Elizabeth Frantz | Reuters

A key measure of inflation closely watched by U.S. policymakers showed that price increases slowed in July, the Bureau of Economic Analysis said Friday.

The personal consumption expenditures price index came in with a year-over-year rise of 6.3% in July, down from 6.8% in June. The index actually fell 0.1% month over month.

The core PCE index, which excludes volatile food and energy prices, showed a 4.6% rise year over year and a gain of 0.1% month over month in July, coming in softer than forecasts on both counts. Economists surveyed by Dow Jones were expecting 4.8% for the core year-over-year reading and 0.2% for the month-over-month change.
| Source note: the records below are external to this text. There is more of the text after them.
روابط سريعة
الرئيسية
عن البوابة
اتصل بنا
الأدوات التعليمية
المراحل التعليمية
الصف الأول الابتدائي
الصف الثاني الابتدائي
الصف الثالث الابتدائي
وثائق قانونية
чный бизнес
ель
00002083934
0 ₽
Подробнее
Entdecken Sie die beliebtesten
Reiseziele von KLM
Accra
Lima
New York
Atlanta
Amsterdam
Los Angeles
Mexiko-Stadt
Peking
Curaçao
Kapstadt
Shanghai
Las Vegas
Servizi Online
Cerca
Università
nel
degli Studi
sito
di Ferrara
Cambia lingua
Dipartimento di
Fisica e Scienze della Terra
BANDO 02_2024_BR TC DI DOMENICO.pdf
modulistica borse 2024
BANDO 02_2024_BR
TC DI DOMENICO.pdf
In June, the core readings showed a rise of 4.8% year over year and 0.6% month over month.

The PCE is the Federal Reserve’s preferred measure of inflation. Fed officials are speaking in Jackson Hole, Wyoming, this week, as investors look for clues about the next steps the central bank’s rate-hiking cycle. Fed Chair Jerome Powell is scheduled to speak later Friday.

Atlanta Fed President Raphael Bostic told CNBC’s Steve Liesman that Friday’s report would make him lean slightly toward a half-point rate hike in September, a slowdown from the three-quarters of a point rise the Fed has done in its previous two meetings. However, Bostic did stress that there is more economic data in the weeks ahead that could change his mind.
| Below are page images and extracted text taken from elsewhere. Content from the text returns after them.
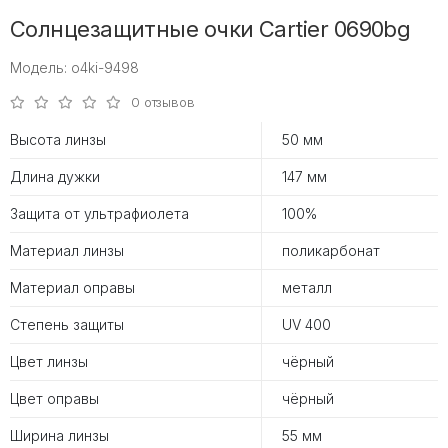
Солнцезащитные очки Cartier 0690bg
Модель: o4ki-9498
0 отзывов
Высота линзы
50 мм
Длина дужки
147 мм
Защита от ультрафиолета
100%
Материал линзы
поликарбонат
Материал оправы
металл
Степень защиты
UV 400
Цвет линзы
чёрный
Цвет оправы
чёрный
Ширина линзы
55 мм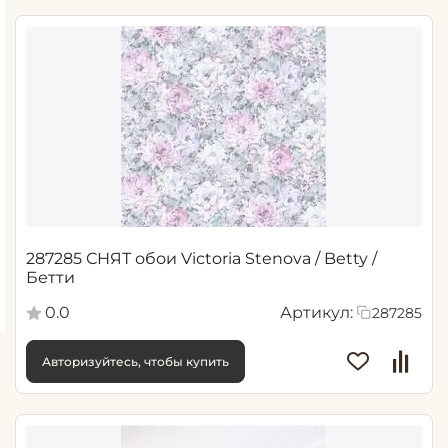
287285 СНЯТ обои Victoria Stenova / Betty /
Бетти
0.0
Артикул:
287285
Авторизуйтесь, чтобы купить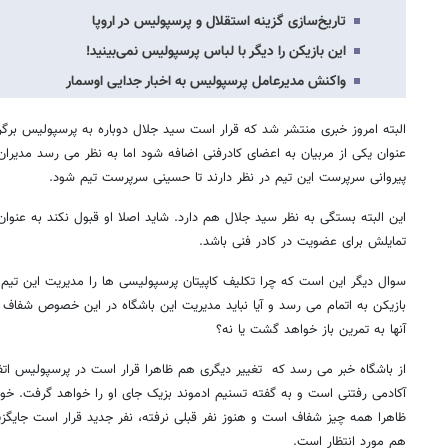
تاریخ‌سازی گزینه استقلال و پرسپولیس در اروپا
این بازیکن را دیگر با لباس پرسپولیس نمی‌بینید!
واکنش مدیرعامل پرسپولیس به اخبار جدایی اوسمار
البته امروز خبری منتشر شد که قرار است سید جلال دوباره به پرسپولیس برگر
عنوان یکی از مربیان به اعضای کادرفنی اضافه شود اما به نظر می رسد مدیرا
پیروانی سرپرست این تیم در نظر دارند تا حسینی سرپرست تیم شود.
این البته بستگی به نظر سید جلال هم دارد. شاید اصلا او قبول نکند به عنو
تمایلش برای عضویت در کادر فنی باشد.
سوال دیگر این است که چرا تکلیف کاپیتان پرسپولیسی ها را مدیریت این تی
بازیکن به اتمام می رسد و آیا نباید مدیریت این باشگاه در این خصوص شفاف سا
آنها به تمرین باز خواهد گشت یا نه؟
از باشگاه خبر می رسد که تغییر دیگری هم ظاهرا قرار است در پرسپولیس اتفا
آکادمی رفتنی است و به گفته تسنیم ادموند بزیک جای او را خواهد گرفت. 
ظاهرا همه چیز شفاف است و هنوز نفر قبلی نرفته، نفر جدید قرار است جایگزین
هم مورد انتظار است.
The PCE reading comes about two weeks after the July consumer price index report, which showed a slower-than-expected rise in prices year over year and 0% inflation on a monthly basis. That report led some Wall Street strategists to say that inflation had likely peaked.

Elsewhere in the report, personal income growth for July came in at 0.2% and consumer spending rose 0.1%. Economists surveyed by Dow Jones were expecting increases of 0.6% and 0.5%, respectively.